WORK TASK A ▸ In the Carbonite audio data interface text, write out the passage starting at "Carbonite Audio Data" and ending at "sound data objects.".

TEXT SEGMENT ▸

Carbonite Audio Data Interface¶
Overview¶
The carb::audio::IAudioData
interface provides access to audio assets and their general management. All
audio assets are stored in sound data objects (SDOs). The audio playback interface and audio group interface
operates only on sound data objects as the asset data for their various operations. This interface allows
assets to be loaded, created, converted, and saved to file. It also provides methods to send output to a
file, and encoding and decoding sound data objects.
Sound data objects support loading and manipulating sound assets in the following formats (PCM formats allow up to 64 channels):
8-bit unsigned integer PCM data.
16, 24, and 32 bit signed integer PCM data.
32 bit floating point PCM data.
Vorbis.
FLAC.
Opus.
MP3 (encoding to MP3 is not supported).
A sound data object consists of a set of information about the sound data’s format (ie: its frame rate, channel count, sample size and type, etc), the length of the asset, and potentially a buffer of data to be processed by a decoder. A sound data object may be fully decoded in memory, streamed from an encoded buffer in memory, or streamed from disk. These objects may also contain additional optional information such as meta data strings (ie: authoring, genre, format information), peak volume information, event point records, loop points, play list information, etc.
Each sound data object may have a single ‘user data’ object associated with it. This user data consists
of a block of data and an optional destructor function for the user data object. The user data object
is never accessed internally by any functionality, but the host app may use it to associate its own
object with the sound data object. The host app may retrieve this object from the sound data object
at any time with IAudioData::getUserData()
. When the sound data object that holds the user data
block is destroyed, its optional destructor is called. Similarly, if the user data block is replaced,
the destructor for the previous user data block will be called.
Creating and Loading¶
Sound data objects may be created in one of many ways, but all from the same call - IAudioData::createSound()
.
The method of loading or creating the object depends on the settings passed in the SoundDataLoadDesc
descriptor. A sound asset can be loaded from a disk file, a blob in memory, or a ‘user decoded stream’.
If the asset is loaded from a blob in memory, it may either be copied into internally owned memory or it
could reference the user memory that was originally passed in. The asset may also either be decoded on
load or decoded at runtime as it plays in order to save memory. Additionally, a new sound data object may
be created as empty of a given length. When an asset is loaded from file and the file contains format
information, that will always be used instead of any format information in the load descriptor. If the
asset data does not contain format information (ie: a user decoded stream) or there is no asset data (ie:
an empty asset), the format information must be provided in the load descriptor.
Once created, all sound data objects are reference counted. When a sound data object is played, a reference
to the object will be taken internally as long as it is in use. The external caller may release only the
references that it has acquired. A reference is acquired on object creation and one for each call to
IAudioData::acquire()
. A sound data object will only be destroyed once all references have been
released.
A sound asset does not necessarily have to be loaded into the sound data object in its original format. It may be decoded on load or converted to a different format on load. This is especially true for user decoded streams. A user decoded stream allows the caller to provide a stream of PCM data to be delivered from an arbitrary format. This effectively allows the caller to provide the initial decoding of the asset data from a proprietary format, or to allow for a data generator system to be used. The user decode stream consists of a single callback function that is used to provide a specified number of frames of PCM data. A user decode stream can either just provide the data at load time or it can be used as a streaming source. When it is used as a streaming source, a positioning callback function needs to be provided as well. This allows the stream to be repositioned as needed for playback instead of always having to start from the beginning.

ENTRIES PROVIDED ▸
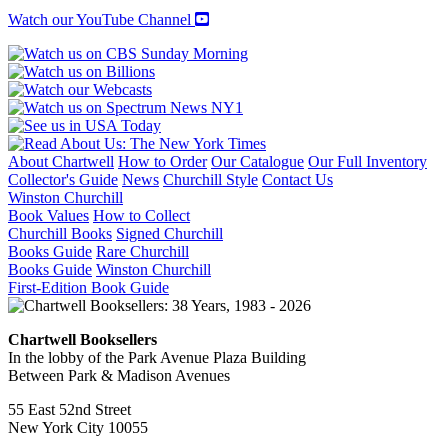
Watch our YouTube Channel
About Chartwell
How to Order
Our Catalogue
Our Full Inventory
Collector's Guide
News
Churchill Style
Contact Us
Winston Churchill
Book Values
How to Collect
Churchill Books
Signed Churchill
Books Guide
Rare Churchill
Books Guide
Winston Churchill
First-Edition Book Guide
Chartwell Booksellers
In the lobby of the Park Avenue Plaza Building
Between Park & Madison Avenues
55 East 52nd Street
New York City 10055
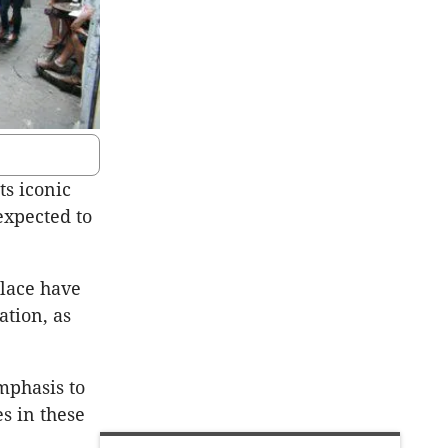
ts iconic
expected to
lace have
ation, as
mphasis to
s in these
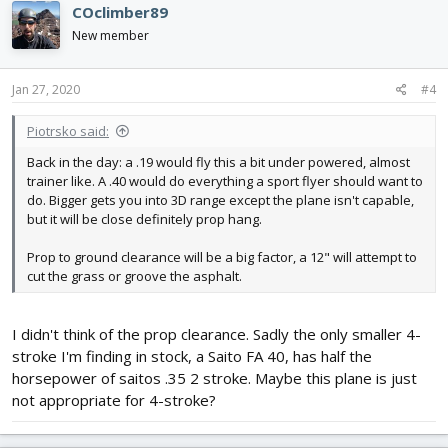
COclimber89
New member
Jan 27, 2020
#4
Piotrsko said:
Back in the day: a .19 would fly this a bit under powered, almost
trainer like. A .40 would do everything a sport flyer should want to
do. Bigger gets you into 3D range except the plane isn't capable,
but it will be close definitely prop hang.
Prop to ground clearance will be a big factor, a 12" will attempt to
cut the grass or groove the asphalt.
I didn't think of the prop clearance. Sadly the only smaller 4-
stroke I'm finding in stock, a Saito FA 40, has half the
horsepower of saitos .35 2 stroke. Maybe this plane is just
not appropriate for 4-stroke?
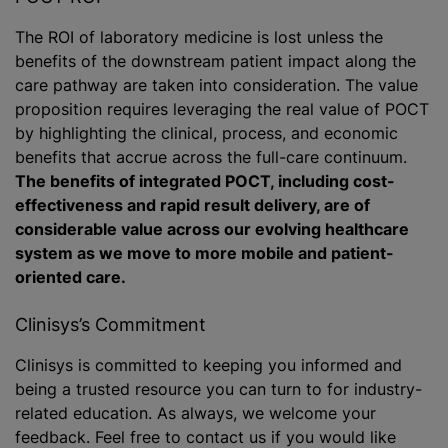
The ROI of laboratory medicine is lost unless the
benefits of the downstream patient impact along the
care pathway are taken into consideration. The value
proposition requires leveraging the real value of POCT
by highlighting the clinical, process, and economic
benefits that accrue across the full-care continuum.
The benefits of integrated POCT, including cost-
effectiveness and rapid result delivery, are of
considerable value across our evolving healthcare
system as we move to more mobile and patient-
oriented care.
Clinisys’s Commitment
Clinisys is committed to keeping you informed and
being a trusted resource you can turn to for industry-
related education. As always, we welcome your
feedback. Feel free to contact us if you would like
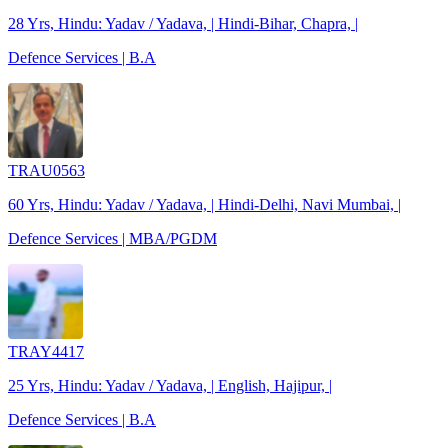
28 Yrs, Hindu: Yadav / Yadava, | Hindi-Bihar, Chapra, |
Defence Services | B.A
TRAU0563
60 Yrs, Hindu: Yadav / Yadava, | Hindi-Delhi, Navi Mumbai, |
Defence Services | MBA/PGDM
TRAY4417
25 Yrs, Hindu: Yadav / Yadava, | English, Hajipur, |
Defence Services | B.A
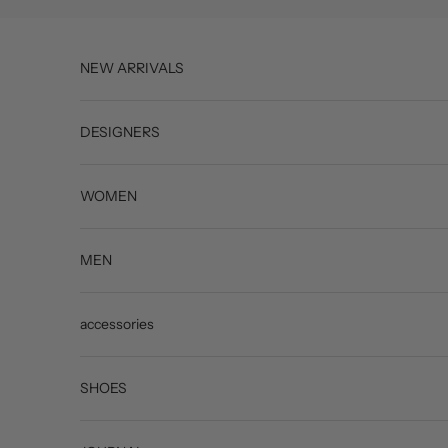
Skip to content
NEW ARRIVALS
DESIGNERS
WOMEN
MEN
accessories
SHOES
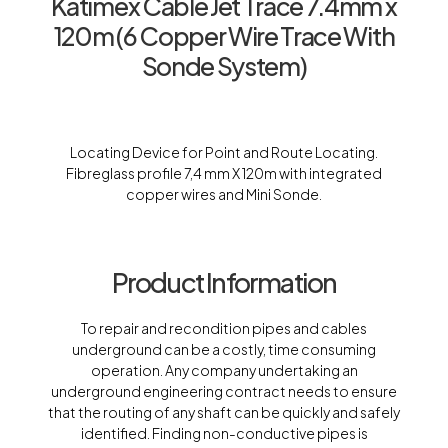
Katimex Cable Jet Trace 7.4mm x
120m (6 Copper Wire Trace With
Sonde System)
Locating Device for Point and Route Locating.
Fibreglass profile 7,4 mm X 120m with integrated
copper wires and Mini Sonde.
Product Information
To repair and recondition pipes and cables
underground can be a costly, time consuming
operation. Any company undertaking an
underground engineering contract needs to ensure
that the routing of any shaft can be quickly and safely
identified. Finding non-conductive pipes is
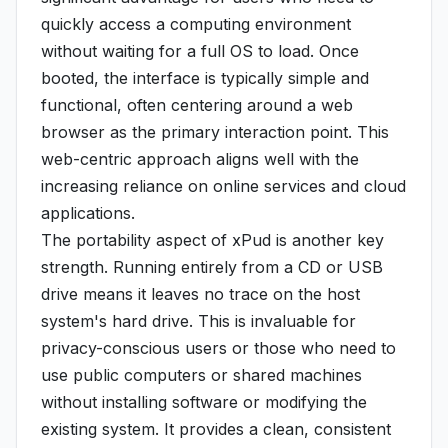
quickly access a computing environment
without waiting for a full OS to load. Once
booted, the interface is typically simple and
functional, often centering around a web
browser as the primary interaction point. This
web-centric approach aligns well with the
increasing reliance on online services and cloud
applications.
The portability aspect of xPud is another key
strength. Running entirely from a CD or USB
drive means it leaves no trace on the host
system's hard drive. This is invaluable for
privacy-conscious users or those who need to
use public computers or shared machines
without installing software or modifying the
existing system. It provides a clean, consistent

---

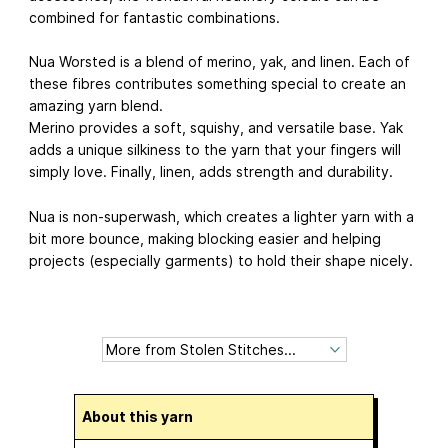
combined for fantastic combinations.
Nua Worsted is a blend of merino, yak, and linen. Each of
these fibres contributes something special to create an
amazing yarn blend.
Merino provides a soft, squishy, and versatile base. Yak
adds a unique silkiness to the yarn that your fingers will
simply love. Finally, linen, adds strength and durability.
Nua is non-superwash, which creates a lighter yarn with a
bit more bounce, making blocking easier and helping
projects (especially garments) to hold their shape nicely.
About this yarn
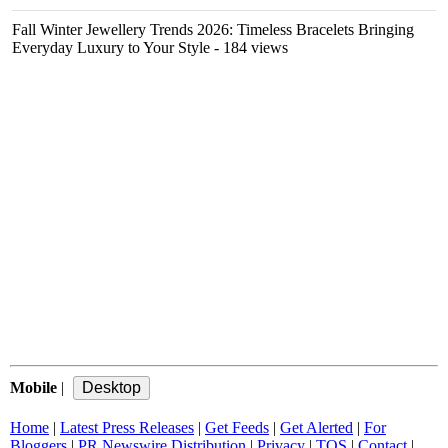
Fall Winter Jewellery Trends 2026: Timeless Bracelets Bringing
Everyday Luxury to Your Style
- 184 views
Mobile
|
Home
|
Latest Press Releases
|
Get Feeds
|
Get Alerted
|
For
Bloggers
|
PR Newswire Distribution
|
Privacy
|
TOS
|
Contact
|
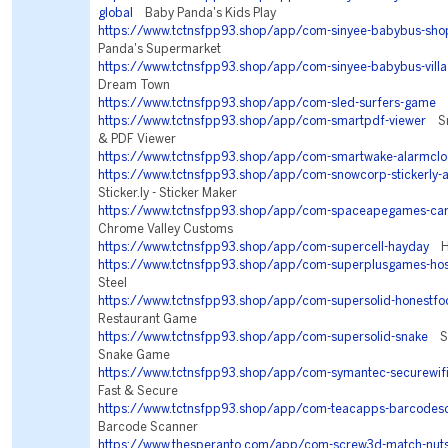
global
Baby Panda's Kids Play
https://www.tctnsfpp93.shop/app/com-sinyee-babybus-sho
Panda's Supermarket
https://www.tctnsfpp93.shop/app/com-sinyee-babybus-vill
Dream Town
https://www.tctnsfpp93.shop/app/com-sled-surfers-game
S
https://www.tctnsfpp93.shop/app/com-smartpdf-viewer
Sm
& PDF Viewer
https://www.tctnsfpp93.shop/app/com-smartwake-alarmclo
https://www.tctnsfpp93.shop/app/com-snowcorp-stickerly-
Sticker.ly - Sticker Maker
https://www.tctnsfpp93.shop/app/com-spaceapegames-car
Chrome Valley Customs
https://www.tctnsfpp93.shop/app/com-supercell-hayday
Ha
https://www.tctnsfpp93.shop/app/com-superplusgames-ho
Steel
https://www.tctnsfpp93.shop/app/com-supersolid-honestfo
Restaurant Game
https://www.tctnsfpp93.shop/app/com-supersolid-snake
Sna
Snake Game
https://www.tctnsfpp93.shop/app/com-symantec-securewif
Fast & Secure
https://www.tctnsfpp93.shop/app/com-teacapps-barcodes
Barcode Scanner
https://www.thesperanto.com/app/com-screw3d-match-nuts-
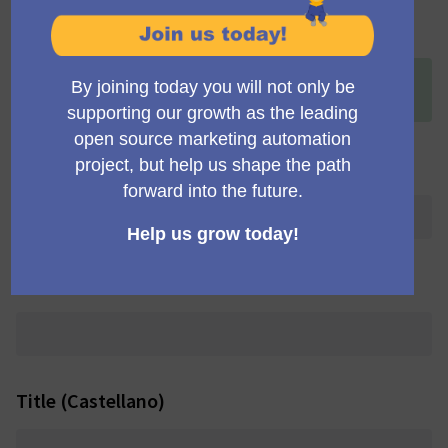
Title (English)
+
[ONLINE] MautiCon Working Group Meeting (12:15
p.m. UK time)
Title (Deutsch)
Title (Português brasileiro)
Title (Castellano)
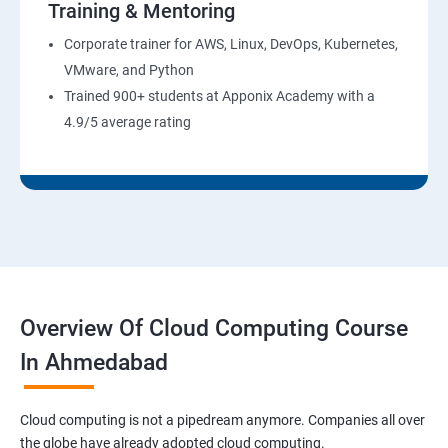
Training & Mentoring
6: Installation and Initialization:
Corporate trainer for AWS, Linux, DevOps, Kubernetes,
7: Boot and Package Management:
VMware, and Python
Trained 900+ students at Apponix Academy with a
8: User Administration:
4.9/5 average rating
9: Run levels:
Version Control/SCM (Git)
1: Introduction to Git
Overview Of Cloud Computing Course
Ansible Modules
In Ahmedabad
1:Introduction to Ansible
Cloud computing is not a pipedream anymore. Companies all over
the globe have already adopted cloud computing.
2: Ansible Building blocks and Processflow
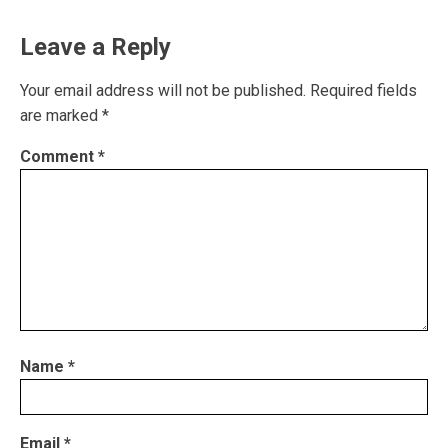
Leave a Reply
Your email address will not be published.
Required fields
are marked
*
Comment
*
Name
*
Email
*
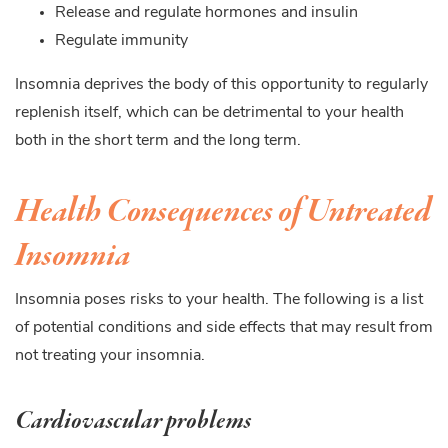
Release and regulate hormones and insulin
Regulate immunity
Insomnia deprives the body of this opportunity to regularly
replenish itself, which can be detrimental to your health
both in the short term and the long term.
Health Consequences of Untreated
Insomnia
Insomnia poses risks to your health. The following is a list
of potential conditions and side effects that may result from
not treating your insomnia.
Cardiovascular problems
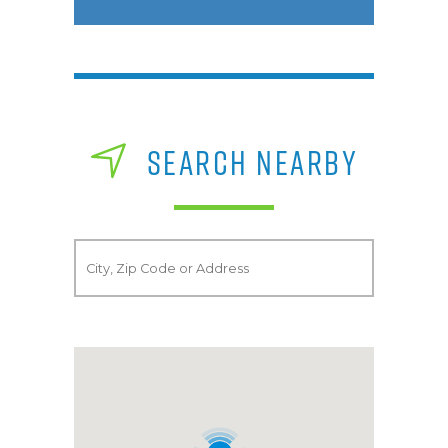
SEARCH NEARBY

* * *

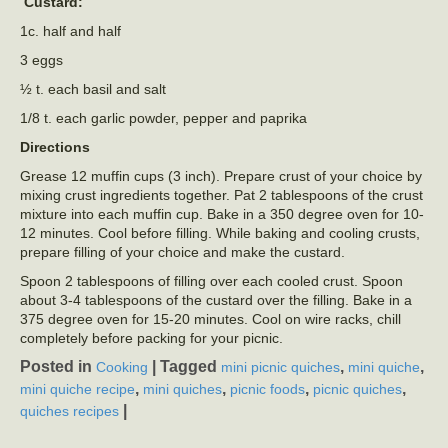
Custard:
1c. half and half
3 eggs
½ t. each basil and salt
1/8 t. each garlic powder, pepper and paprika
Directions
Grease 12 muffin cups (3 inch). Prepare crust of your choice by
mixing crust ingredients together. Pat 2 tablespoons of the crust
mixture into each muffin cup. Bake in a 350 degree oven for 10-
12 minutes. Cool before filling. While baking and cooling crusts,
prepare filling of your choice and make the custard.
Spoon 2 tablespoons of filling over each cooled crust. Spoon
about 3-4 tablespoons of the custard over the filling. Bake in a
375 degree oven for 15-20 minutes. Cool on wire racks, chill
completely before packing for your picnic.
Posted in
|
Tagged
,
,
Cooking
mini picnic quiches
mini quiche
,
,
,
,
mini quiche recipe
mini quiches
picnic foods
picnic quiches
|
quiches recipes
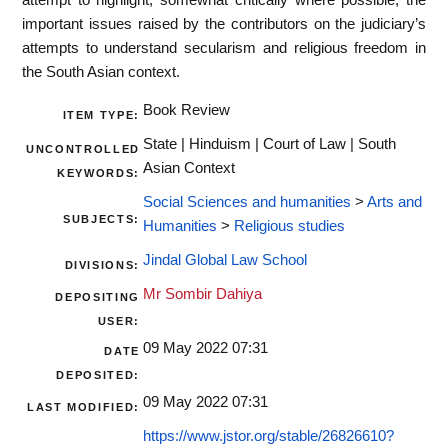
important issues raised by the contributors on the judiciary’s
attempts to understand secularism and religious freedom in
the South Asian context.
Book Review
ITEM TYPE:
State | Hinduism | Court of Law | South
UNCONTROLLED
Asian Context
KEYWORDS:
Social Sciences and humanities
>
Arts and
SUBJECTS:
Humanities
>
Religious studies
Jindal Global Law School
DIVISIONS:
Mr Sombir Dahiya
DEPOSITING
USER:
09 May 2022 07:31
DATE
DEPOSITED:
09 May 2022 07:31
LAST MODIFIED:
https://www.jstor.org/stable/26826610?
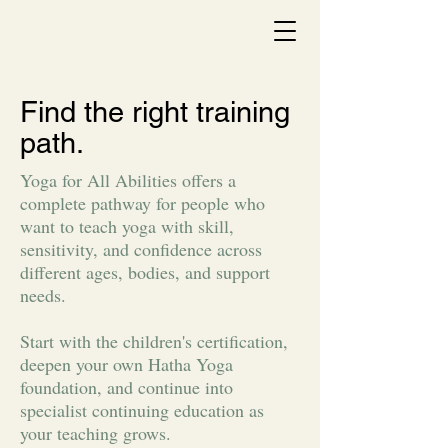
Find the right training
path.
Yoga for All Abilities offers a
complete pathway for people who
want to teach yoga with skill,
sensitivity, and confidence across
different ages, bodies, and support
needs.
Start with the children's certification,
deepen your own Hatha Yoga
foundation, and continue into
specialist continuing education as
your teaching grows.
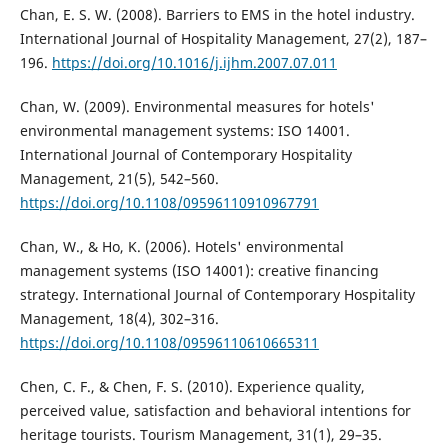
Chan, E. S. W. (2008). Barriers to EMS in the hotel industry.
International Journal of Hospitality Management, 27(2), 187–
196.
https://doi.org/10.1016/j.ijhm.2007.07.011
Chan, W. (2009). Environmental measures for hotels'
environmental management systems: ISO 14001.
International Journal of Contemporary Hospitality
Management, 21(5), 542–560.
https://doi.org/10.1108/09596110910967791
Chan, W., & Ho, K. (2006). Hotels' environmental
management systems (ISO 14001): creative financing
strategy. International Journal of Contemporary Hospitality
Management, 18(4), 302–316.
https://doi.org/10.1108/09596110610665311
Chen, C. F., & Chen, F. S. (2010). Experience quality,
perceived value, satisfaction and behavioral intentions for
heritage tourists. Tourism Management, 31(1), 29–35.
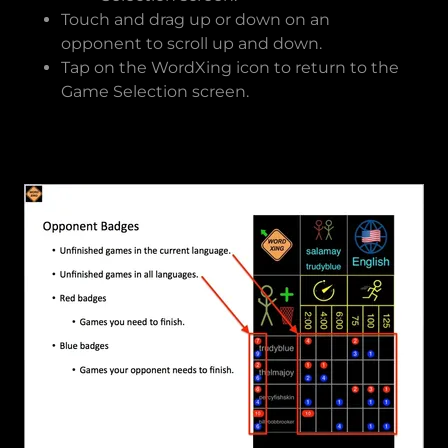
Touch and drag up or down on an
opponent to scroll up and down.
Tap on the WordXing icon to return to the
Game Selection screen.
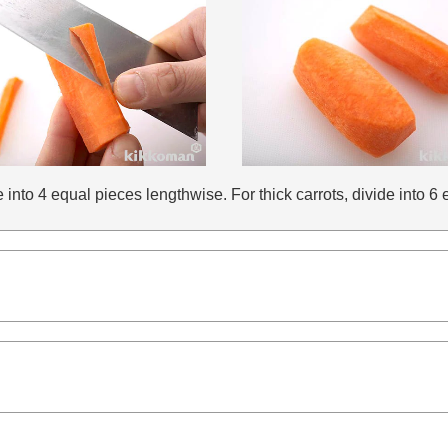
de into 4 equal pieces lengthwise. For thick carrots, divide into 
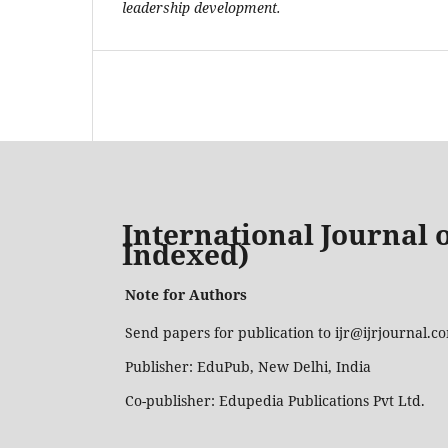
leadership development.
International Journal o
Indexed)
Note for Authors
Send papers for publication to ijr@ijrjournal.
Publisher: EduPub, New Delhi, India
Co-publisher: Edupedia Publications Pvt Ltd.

WORK TASK B ▸ From the entries, give again the lines starting at the one containing "combined for fantastic combinations." and ending at the one containing "Title (Castellano)", both included. Leave the pictures out of your answer.

OUTPUT A ▸
Carbonite Audio Data Interface¶
Overview¶
The carb::audio::IAudioData
interface provides access to audio assets and their general management. All
audio assets are stored in sound data objects (SDOs). The audio playback interface and audio group interface
operates only on sound data objects as the asset data for their various operations. This interface allows
assets to be loaded, created, converted, and saved to file. It also provides methods to send output to a
file, and encoding and decoding sound data objects.

OUTPUT B ▸
combined for fantastic combinations.
Nua Worsted is a blend of merino, yak, and linen. Each of
these fibres contributes something special to create an
amazing yarn blend.
Merino provides a soft, squishy, and versatile base. Yak
adds a unique silkiness to the yarn that your fingers will
simply love. Finally, linen, adds strength and durability.
Nua is non-superwash, which creates a lighter yarn with a
bit more bounce, making blocking easier and helping
projects (especially garments) to hold their shape nicely.
About this yarn
Fall Winter Jewellery Trends 2026: Timeless Bracelets Bringing
Everyday Luxury to Your Style
- 184 views
Mobile
|
Home
|
Latest Press Releases
|
Get Feeds
|
Get Alerted
|
For
Bloggers
|
PR Newswire Distribution
|
Privacy
|
TOS
|
Contact
|
global
Baby Panda's Kids Play
https://www.tctnsfpp93.shop/app/com-sinyee-babybus-sho
Panda's Supermarket
https://www.tctnsfpp93.shop/app/com-sinyee-babybus-vill
Dream Town
https://www.tctnsfpp93.shop/app/com-sled-surfers-game
S
https://www.tctnsfpp93.shop/app/com-smartpdf-viewer
Sm
& PDF Viewer
https://www.tctnsfpp93.shop/app/com-smartwake-alarmclo
https://www.tctnsfpp93.shop/app/com-snowcorp-stickerly-
Sticker.ly - Sticker Maker
https://www.tctnsfpp93.shop/app/com-spaceapegames-car
Chrome Valley Customs
https://www.tctnsfpp93.shop/app/com-supercell-hayday
Ha
https://www.tctnsfpp93.shop/app/com-superplusgames-ho
Steel
https://www.tctnsfpp93.shop/app/com-supersolid-honestfo
Restaurant Game
https://www.tctnsfpp93.shop/app/com-supersolid-snake
Sna
Snake Game
https://www.tctnsfpp93.shop/app/com-symantec-securewif
Fast & Secure
https://www.tctnsfpp93.shop/app/com-teacapps-barcodes
Barcode Scanner
https://www.thesperanto.com/app/com-screw3d-match-nuts-
Title (English)
+
[ONLINE] MautiCon Working Group Meeting (12:15
p.m. UK time)
Title (Deutsch)
Title (Português brasileiro)
Title (Castellano)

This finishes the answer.